I mentioned in the previous article that if we see too much time spent in the COMMON queue(s) then perhaps we needed more shared servers. Moving to the other end of the dialogue, one of the reasons why we might spend too much time waiting in a DISPATCHER queue for the result to go back to the user is that we don’t have enough dispatchers – and we can get a clue about this from the view v$dispatcher:
column messages format 999,999,999,999
column bytes format 999,999,999,999
column idle format 999,999,999,999
column busy format 999,999,999,999
column total_time format 999,999,999,999
column busy_percent format 999.99
select
name, /* network, */ messages, bytes,
idle, busy,
idle + busy total_time,
100 * round(busy/nullif(idle+busy,0),4) busy_percent
from
v$dispatcher
/
NAME MESSAGES BYTES IDLE BUSY TOTAL_TIME BUSY_PERCENT
---- ---------------- ---------------- ---------------- ---------------- ---------------- ------------
D000 341,902,864 -1,875,035,869 498,676,896 897,199,945 1,395,876,841 64.28
D001 351,090,918 -860,132,585 1,672,899,708 216,085,537 1,888,985,245 11.44
D002 3,543,576 1,820,366,239 6,602,929 82,744 6,685,673 1.24
D003 5,994,180 -1,007,460,261 6,539,742 145,927 6,685,669 2.18
Unfortunately, it looks as if the critical columns in this view are recorded as 32-bit signed, which means they wrap from positive to negative at about 2,000,000,000 – and this means the figures for D000 and D001 are complete garbage. In my last note I pointed out that I had started up two extra dispatchers on a system that had been running for quite a long time – which is why dispatchers D002 and D003 have such small number compared to the others – they’ve only been running about 18 hours (66,857 seconds).

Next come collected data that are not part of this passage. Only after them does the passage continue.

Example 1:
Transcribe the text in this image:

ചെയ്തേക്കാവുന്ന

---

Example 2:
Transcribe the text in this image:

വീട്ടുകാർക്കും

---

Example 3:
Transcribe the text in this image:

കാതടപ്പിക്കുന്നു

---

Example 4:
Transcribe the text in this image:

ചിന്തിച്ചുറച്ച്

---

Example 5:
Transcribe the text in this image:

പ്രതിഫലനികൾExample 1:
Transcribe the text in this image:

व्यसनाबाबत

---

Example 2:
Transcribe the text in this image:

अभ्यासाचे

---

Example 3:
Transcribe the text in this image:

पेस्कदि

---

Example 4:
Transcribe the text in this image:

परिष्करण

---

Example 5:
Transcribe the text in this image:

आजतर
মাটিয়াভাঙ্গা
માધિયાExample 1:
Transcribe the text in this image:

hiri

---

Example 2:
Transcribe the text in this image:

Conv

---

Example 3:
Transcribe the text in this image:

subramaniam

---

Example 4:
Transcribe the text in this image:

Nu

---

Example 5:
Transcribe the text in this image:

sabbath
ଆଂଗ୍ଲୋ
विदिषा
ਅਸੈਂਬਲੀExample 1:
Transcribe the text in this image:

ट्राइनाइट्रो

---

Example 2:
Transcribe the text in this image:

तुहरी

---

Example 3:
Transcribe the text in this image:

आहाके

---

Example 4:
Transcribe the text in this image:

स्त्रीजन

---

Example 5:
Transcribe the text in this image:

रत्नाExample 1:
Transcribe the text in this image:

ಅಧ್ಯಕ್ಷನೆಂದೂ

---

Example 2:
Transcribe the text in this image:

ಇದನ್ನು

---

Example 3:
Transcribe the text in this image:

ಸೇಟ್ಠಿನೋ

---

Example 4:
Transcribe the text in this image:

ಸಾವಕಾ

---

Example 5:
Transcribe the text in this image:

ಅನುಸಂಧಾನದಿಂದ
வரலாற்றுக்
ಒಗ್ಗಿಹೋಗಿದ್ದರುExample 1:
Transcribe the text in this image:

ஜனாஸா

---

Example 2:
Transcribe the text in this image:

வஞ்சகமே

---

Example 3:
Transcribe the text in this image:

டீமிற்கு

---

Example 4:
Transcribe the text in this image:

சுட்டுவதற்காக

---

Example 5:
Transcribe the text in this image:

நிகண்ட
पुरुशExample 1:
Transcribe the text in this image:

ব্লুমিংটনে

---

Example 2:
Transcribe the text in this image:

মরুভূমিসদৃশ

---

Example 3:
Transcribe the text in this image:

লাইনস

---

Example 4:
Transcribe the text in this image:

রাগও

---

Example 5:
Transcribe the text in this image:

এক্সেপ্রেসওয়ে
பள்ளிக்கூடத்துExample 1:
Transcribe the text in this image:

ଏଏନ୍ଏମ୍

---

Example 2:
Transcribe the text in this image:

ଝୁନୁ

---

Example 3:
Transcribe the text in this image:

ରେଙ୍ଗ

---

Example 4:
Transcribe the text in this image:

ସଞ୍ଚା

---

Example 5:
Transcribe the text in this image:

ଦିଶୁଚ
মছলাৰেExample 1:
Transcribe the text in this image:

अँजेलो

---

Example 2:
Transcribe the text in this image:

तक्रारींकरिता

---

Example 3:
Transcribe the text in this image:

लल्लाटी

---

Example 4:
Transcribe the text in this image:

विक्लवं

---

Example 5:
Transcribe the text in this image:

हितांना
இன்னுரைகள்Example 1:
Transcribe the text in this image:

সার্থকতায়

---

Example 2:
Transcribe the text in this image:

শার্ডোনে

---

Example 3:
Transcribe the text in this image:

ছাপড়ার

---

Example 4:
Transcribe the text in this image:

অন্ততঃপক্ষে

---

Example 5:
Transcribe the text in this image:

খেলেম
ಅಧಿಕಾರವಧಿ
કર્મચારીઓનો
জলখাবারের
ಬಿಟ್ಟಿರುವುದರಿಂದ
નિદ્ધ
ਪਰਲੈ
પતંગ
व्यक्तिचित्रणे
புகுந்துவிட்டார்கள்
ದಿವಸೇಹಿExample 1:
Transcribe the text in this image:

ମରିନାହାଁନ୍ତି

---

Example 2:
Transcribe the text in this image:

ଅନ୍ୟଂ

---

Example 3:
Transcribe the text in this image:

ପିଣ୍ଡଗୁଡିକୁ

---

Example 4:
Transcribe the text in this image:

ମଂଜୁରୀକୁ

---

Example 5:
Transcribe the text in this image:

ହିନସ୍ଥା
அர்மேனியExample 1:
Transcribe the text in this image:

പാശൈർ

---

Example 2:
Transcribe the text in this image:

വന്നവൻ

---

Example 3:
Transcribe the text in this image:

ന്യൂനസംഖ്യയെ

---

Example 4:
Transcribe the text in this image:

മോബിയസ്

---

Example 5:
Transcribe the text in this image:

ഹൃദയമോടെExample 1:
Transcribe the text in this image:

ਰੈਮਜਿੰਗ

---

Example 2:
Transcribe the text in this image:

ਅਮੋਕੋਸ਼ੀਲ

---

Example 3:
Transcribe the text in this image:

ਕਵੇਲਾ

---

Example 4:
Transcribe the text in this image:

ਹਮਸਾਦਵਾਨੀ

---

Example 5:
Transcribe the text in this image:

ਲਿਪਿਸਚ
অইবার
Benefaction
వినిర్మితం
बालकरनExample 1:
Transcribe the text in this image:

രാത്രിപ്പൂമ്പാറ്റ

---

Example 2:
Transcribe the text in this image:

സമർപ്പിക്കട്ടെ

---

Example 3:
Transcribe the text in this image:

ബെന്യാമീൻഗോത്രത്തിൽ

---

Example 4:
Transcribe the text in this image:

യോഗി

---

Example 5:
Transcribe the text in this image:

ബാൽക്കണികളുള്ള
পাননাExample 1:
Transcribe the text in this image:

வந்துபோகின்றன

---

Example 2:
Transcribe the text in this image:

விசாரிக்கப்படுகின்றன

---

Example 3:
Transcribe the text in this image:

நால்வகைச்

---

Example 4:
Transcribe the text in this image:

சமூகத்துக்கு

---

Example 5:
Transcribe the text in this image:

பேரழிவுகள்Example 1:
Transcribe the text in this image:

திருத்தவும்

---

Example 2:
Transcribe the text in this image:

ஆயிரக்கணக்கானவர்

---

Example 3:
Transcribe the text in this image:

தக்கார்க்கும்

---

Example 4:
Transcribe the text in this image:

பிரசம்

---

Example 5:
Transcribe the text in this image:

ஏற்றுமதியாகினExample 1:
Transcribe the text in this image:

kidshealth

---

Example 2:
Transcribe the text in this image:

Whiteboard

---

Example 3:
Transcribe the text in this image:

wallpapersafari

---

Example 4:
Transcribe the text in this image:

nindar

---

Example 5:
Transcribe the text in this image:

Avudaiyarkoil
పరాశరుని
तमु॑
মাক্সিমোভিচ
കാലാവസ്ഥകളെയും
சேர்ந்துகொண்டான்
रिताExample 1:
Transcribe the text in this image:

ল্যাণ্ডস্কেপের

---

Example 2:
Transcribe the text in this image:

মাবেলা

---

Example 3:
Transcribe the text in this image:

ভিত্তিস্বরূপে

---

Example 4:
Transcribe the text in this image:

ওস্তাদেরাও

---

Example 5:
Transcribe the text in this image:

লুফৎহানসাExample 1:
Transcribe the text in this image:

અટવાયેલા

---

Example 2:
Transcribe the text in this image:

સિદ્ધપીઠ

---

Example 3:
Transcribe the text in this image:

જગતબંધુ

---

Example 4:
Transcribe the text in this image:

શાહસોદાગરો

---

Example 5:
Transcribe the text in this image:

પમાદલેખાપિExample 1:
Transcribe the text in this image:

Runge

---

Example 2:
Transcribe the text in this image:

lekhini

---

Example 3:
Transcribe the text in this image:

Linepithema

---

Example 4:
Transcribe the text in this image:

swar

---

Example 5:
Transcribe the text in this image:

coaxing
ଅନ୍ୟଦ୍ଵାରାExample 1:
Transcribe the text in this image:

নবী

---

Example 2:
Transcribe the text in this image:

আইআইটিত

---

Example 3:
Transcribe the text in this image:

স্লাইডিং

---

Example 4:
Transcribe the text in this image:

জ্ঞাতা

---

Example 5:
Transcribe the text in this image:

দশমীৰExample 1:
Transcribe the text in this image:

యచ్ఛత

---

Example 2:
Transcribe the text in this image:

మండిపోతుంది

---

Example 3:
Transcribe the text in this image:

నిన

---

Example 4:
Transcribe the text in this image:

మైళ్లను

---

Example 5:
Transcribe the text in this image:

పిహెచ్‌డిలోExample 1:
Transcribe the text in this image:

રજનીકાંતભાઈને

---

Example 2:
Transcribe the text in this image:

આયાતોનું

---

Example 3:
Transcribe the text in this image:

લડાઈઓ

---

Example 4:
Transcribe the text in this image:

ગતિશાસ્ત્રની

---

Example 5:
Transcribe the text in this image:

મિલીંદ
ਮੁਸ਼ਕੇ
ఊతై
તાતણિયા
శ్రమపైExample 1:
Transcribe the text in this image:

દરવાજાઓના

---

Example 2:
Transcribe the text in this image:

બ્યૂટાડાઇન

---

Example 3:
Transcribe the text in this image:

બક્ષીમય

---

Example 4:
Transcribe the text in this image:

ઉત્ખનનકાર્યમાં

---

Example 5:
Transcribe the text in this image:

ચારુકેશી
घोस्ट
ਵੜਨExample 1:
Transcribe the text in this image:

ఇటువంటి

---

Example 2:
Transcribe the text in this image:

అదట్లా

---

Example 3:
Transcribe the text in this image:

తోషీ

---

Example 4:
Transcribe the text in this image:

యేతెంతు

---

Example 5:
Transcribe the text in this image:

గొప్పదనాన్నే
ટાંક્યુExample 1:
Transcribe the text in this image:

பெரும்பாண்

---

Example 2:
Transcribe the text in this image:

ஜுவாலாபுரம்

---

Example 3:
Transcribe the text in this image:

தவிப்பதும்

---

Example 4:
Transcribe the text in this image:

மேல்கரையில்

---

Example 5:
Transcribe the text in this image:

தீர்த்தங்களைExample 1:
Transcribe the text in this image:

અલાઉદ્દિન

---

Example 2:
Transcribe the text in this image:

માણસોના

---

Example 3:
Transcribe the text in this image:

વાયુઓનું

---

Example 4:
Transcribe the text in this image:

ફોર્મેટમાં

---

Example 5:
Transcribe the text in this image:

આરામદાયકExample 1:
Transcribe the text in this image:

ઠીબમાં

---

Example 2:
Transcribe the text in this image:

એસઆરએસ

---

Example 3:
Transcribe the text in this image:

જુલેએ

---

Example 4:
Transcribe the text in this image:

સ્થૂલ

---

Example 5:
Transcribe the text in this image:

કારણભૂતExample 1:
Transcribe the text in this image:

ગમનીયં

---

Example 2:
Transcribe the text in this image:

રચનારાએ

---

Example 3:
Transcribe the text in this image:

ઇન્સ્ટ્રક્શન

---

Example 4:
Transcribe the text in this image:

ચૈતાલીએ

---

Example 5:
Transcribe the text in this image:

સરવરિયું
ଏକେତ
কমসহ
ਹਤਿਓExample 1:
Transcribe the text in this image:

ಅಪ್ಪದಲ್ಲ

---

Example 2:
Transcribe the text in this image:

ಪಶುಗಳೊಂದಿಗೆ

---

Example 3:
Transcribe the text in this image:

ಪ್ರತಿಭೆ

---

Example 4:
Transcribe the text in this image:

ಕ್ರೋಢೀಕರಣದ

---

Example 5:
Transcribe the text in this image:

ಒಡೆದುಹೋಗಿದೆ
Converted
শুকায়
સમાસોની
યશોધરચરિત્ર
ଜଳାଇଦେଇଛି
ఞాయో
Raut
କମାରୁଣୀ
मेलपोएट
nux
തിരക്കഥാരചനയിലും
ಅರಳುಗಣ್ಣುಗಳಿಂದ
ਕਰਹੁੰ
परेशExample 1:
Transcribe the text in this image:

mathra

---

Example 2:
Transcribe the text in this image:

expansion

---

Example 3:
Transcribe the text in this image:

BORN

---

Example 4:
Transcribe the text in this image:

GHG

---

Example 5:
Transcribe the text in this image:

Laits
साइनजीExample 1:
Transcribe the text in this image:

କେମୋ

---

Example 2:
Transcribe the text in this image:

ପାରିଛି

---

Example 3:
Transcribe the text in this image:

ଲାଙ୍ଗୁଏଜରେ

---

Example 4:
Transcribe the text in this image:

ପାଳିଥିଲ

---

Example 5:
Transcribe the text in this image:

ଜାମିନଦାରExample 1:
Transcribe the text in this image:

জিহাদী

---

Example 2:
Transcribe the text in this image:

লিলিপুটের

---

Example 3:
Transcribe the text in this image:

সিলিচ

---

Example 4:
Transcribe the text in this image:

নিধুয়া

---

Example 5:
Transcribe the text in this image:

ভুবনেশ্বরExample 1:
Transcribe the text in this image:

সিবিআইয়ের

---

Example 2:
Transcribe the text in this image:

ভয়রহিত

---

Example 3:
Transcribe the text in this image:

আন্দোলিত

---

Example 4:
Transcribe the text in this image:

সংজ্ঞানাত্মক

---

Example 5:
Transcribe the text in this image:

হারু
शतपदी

Clearly, to get some sensible figures, you really need to play around with snapshots and deltas and worry about all the usual problems of collecting information for the right interval. Even so, these figures do show you that D002 and D003 have been idle for most of the time they’ve been up – but you’ll have to take it from me that the 827 seconds and 1,459 seconds they’ve recorded as busy time was a small fraction of a soak test that we were running. It’s not obvious from the absolute figures, but with the background information I have I can say that there was a small benefit from having four dispatchers, but nothing significant.
Note: if we were able to trust the 64.28% figure for dispatcher D000 we could be reasonably confident that we needed at least the second dispatcher simply on the basis of the work being done by D000; but we might also worry about it for another reason – if the dispatcher is very busy, it’s possible that this is just a symptom of the whole machine being busy, in which case it’s possible that the dispatcher isn’t able to get CPU time to do its work.